Иногда, если у Давида было туго с деньгами, Валька делал ремонт за так. С учетом всеобщего оголтелого перехода на рыночные отношения, когда даже родные братья начинали давать друг другу деньги под проценты, казалось это совсем удивительным. И однажды – настроение, что ли, было поганое? – Давид не удержался, спросил:

– Валь, скажи честно, тебе-то на хрена все это нужно?

Валька пожал плечами, улыбнулся, как только он один умел – открыто и чисто, подумал секундочку и ответил:

– А вот нравится мне делать другим приятное!

Ответ? Ответ. Вот нравится ему – и все! Хоть ты застрелись. Собственная его, Давида, исключительность сильно тускнела рядом с Валькой, и хотелось (почему? что за логика?) быть самым обыкновенным, таким, как все.

А, между прочим, водить машину, даже пригонять ее на ремонт, даже порой самому возиться с ней – это было простое обывательское счастье, по которому он соскучился за два года медленного схождения с ума. И однажды, подрабатывая, как все, на бензин, он посадил к себе симпатичную девушку со странным именем Мадина. Посадил, как выяснилось, надолго.

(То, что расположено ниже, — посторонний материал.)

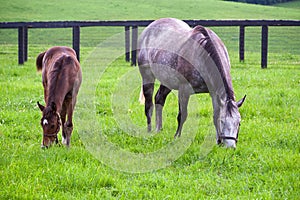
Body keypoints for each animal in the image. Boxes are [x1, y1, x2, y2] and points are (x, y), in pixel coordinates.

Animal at [138, 18, 246, 148]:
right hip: (147, 76)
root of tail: (148, 29)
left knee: (159, 98)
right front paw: (177, 137)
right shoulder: (184, 90)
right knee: (149, 105)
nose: (230, 147)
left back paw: (159, 129)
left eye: (239, 123)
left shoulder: (214, 93)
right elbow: (182, 115)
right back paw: (149, 131)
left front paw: (218, 141)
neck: (203, 55)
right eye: (223, 121)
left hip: (167, 81)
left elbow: (215, 115)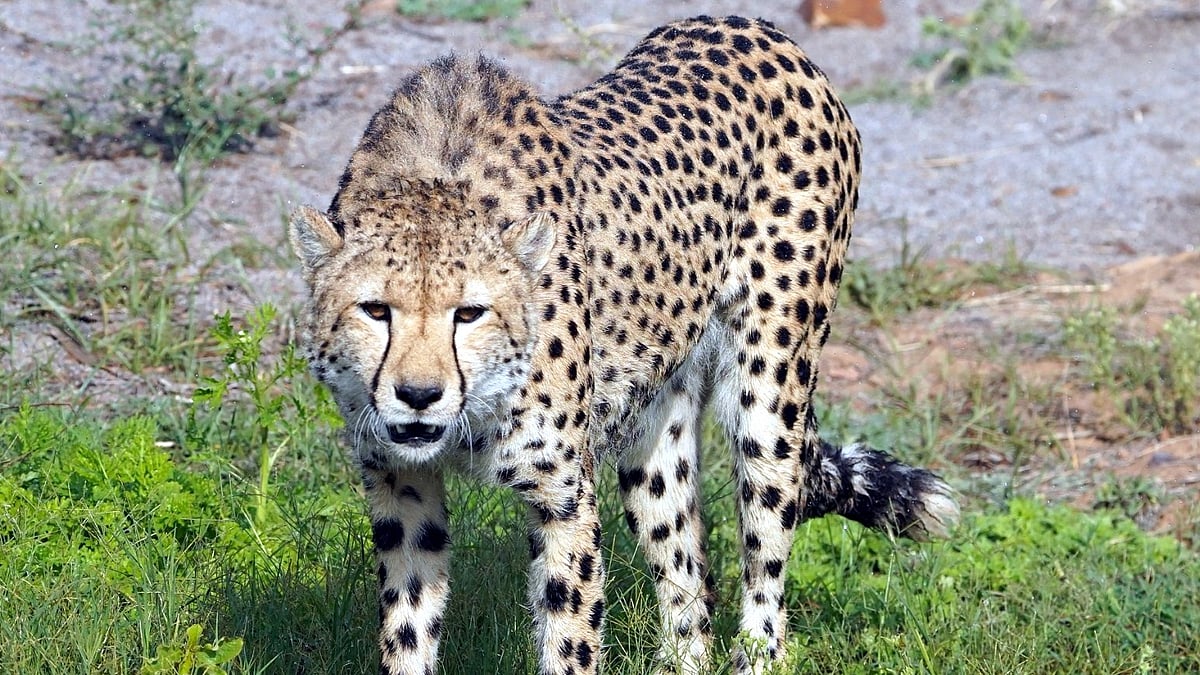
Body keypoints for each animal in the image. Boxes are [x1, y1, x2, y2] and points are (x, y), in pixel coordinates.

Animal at [289, 15, 958, 675]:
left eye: (470, 313)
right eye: (376, 310)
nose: (419, 395)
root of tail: (756, 27)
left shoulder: (562, 495)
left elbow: (569, 633)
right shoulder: (401, 484)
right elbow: (408, 627)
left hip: (770, 399)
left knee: (766, 571)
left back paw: (759, 648)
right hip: (653, 432)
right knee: (689, 586)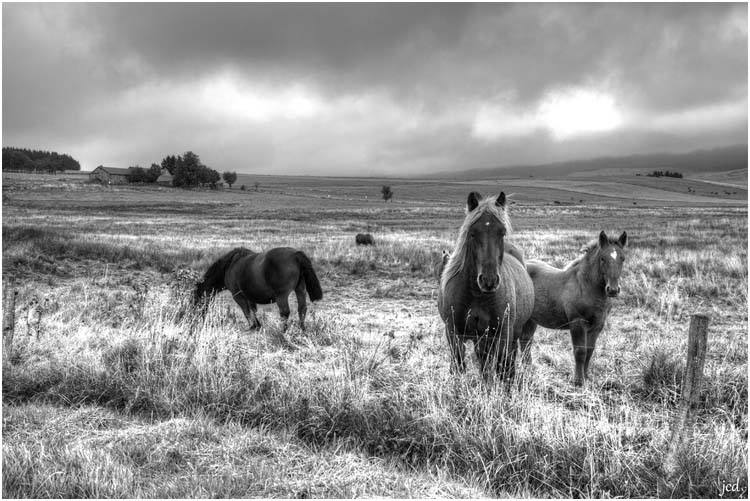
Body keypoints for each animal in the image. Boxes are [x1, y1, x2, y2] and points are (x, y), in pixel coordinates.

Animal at [194, 245, 324, 330]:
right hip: (300, 289)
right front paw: (257, 325)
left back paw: (283, 331)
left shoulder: (238, 296)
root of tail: (296, 255)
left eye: (196, 300)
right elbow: (252, 309)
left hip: (281, 296)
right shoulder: (249, 295)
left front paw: (252, 326)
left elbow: (246, 311)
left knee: (285, 312)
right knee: (302, 309)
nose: (196, 318)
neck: (229, 266)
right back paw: (302, 329)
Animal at [438, 192, 536, 382]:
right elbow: (459, 366)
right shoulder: (454, 333)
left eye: (502, 232)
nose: (488, 281)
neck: (476, 294)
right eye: (472, 233)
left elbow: (503, 369)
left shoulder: (502, 334)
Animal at [524, 229, 636, 384]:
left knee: (526, 343)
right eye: (602, 259)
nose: (613, 290)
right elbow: (580, 351)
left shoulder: (597, 325)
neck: (585, 286)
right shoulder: (578, 323)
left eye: (623, 258)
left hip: (531, 320)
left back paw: (528, 371)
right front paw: (578, 381)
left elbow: (589, 351)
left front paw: (587, 377)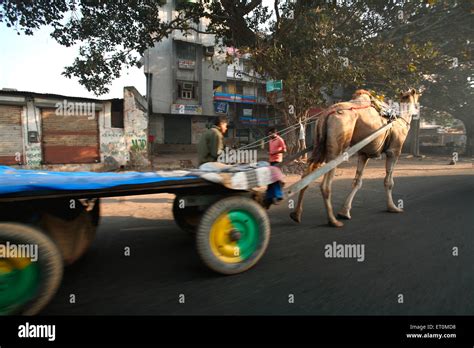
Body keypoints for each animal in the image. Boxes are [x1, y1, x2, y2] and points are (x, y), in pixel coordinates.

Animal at [290, 88, 420, 227]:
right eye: (417, 96)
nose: (418, 109)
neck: (401, 118)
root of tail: (327, 114)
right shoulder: (394, 151)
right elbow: (389, 182)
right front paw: (393, 207)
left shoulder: (364, 154)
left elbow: (357, 181)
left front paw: (344, 212)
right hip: (337, 145)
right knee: (325, 184)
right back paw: (333, 221)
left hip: (319, 145)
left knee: (306, 177)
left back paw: (296, 215)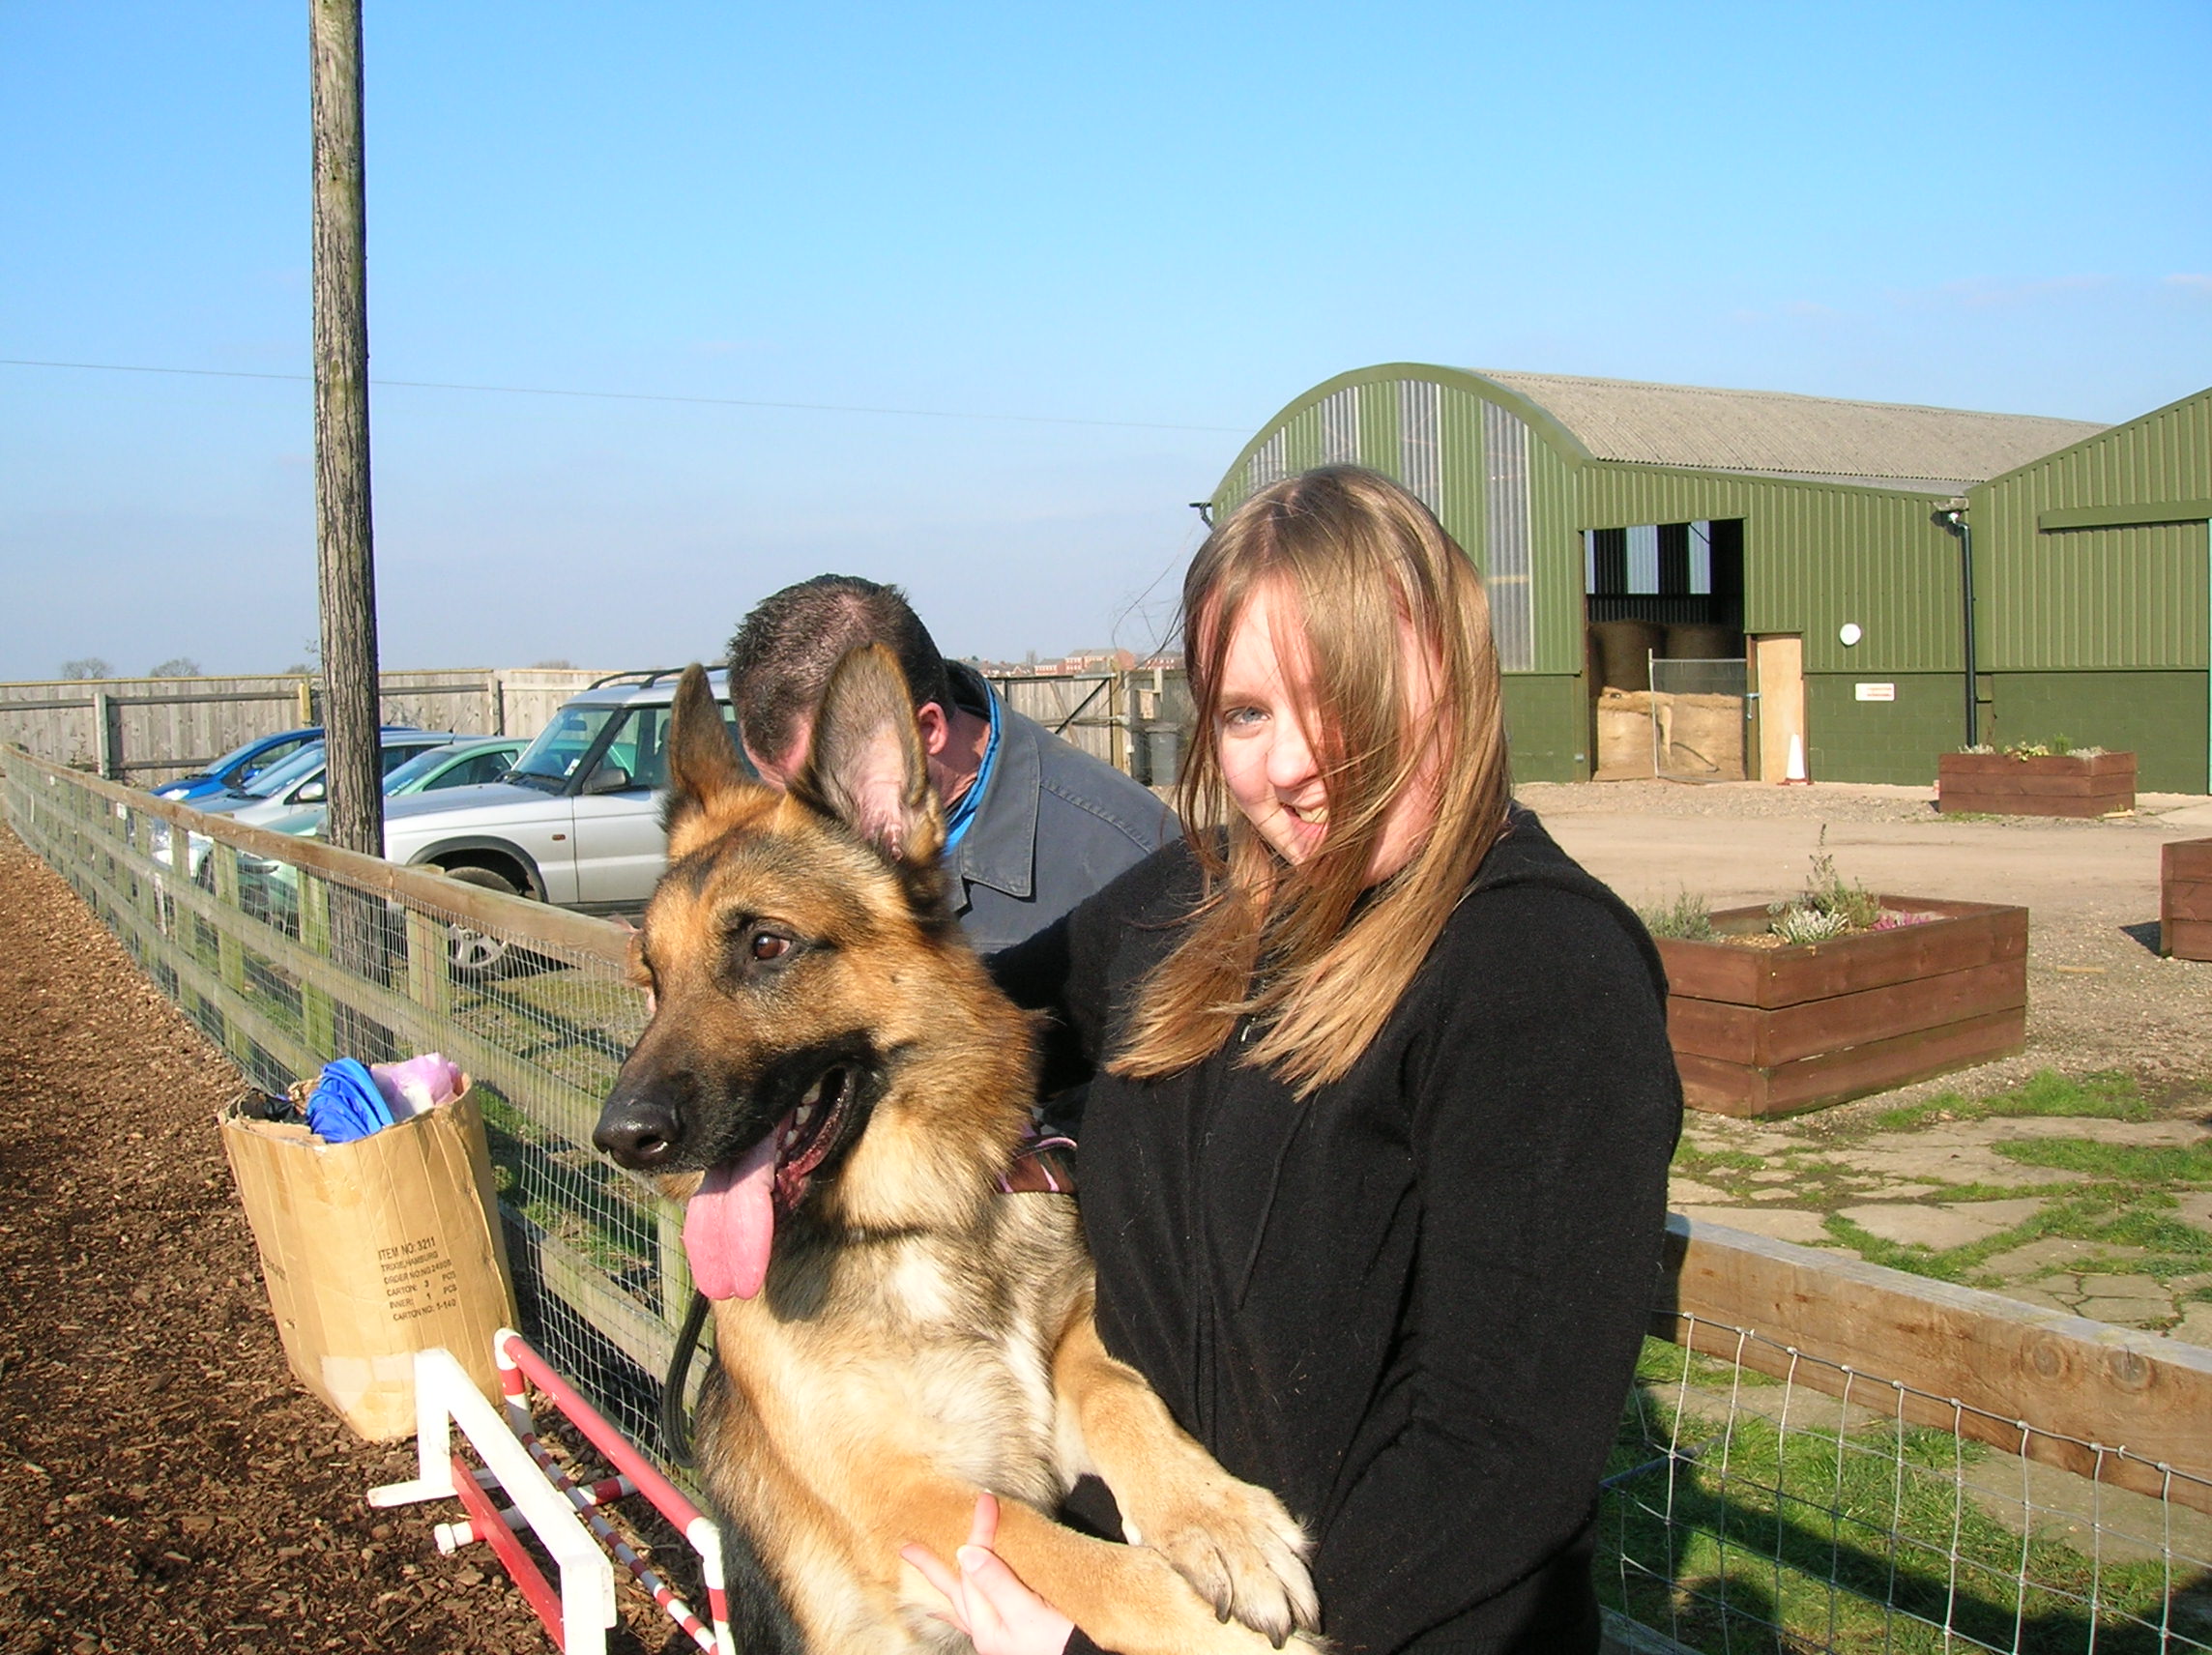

Без регулярной половой жизни он тоже соскучился. А нерегулярная перестала радовать – вроде годы уже не те. Иногда он даже начинал думать: а может, им, Посвященным, это уже не требуется. Может, их интересует только божественный секс. Оказалось – нет. С Мадиной тоже было хорошо. Правда, о любви здесь опять речи не шло. Как с Наташкой. А потому и жениться он не собирался. Потому ли? Черт его знает, почему. Вообще-то особой регулярности в общении у них не получалось. Негде было. У Давида – больная мать, у Мадины – сестры-братишки, мелочь пузатая. Чаще всего они «любили» друг друга в машине, в его задрипанном «Москвиче». И если поначалу это было романтично, то потом все больше и больше раздражало. И, наконец, суровым декабрем восемьдесят седьмого, когда Давид потерял мать, а столбик термометра не раз и не два ухнул аж почти до сорока, оказалось, что между ним и Мадиной все окончательно вымерзло: уже не нужна была ни пустая квартира, ни самостоятельная счастливая совместная жизнь. Называется, дождались. Кто кого разлюбил, спрашивать было глупо, потому что никто никого и не любил. Просто Мадине пришло время искать настоящего мужа, а Давиду – расставаться с иллюзиями и возвращаться в свое безумие.

Со смертью матери обвалился в небытие огромный пласт прежней жизни, а новый, открывшийся ему вдруг (или не вдруг?), отсвечивал холодным розовым блеском вечности. Мертвенным блеском. Смерть была не только во вчера, но и в завтра. Смерть взяла его в кольцо. С этим ощущением он жил всю зиму. И ощущение не обмануло.


Когда зима уже почти кончалась, двадцать какого-то февраля, то есть через два месяца после похорон матери, он узнал, слушая вражьи голоса, что дочка товарища Неверова покончила с собой, выбросившись из окна восьмого этажа.

Причина называлась тривиальная и даже скучная с точки зрения политической – наркотики.

Он позвонил Витьке.

– Как ты думаешь, мне можно прийти на похороны?

Он даже не пояснил, чьи. А Витька ответил раздраженно:

– Не надо. Неужели ты до сих пор ее вспоминаешь? Я тебе говорю: не надо.